%%
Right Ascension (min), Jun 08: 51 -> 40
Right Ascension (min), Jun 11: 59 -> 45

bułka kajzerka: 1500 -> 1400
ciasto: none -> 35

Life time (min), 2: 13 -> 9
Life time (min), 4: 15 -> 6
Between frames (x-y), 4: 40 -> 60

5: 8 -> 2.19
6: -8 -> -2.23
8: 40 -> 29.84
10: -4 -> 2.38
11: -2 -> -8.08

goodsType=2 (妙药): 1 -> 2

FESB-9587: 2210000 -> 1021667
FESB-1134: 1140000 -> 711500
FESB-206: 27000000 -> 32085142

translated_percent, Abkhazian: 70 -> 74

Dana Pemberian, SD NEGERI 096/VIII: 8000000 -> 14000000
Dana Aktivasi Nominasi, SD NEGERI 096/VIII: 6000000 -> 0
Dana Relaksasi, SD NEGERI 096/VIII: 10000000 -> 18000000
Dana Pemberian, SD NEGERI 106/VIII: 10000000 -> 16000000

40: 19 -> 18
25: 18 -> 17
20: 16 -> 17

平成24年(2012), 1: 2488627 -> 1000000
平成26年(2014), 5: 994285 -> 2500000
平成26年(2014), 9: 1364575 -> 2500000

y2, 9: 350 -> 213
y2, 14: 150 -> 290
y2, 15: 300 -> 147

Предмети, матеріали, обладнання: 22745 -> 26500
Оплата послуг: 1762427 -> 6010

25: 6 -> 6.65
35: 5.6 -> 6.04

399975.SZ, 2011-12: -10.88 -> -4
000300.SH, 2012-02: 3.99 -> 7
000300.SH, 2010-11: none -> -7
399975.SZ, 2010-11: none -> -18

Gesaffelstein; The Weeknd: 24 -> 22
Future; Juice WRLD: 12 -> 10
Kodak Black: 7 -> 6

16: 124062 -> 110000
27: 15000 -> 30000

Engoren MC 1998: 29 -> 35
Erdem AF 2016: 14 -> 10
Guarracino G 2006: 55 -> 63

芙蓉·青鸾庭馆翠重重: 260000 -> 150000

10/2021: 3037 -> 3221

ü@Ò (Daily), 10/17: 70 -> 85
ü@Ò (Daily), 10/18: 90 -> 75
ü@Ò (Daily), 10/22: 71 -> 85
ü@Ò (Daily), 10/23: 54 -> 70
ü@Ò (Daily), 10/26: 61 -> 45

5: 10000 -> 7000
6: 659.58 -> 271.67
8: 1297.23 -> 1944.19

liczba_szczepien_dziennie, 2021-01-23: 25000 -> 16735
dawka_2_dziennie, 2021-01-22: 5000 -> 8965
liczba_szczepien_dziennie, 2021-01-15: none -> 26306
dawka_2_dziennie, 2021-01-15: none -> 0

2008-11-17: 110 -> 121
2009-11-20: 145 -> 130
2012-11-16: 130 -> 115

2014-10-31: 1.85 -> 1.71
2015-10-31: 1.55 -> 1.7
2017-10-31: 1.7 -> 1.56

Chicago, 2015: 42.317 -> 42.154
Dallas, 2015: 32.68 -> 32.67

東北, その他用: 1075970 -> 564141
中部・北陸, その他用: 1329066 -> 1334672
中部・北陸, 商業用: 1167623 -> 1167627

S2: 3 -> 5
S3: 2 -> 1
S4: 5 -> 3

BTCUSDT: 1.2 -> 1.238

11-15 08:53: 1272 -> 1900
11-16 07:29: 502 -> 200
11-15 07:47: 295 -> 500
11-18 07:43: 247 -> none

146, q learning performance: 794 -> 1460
%%
**Work instructions**
If a line above holds the word "Pemberian", count it; then say how many such lines there are and nothing else.

**Problem solution**
2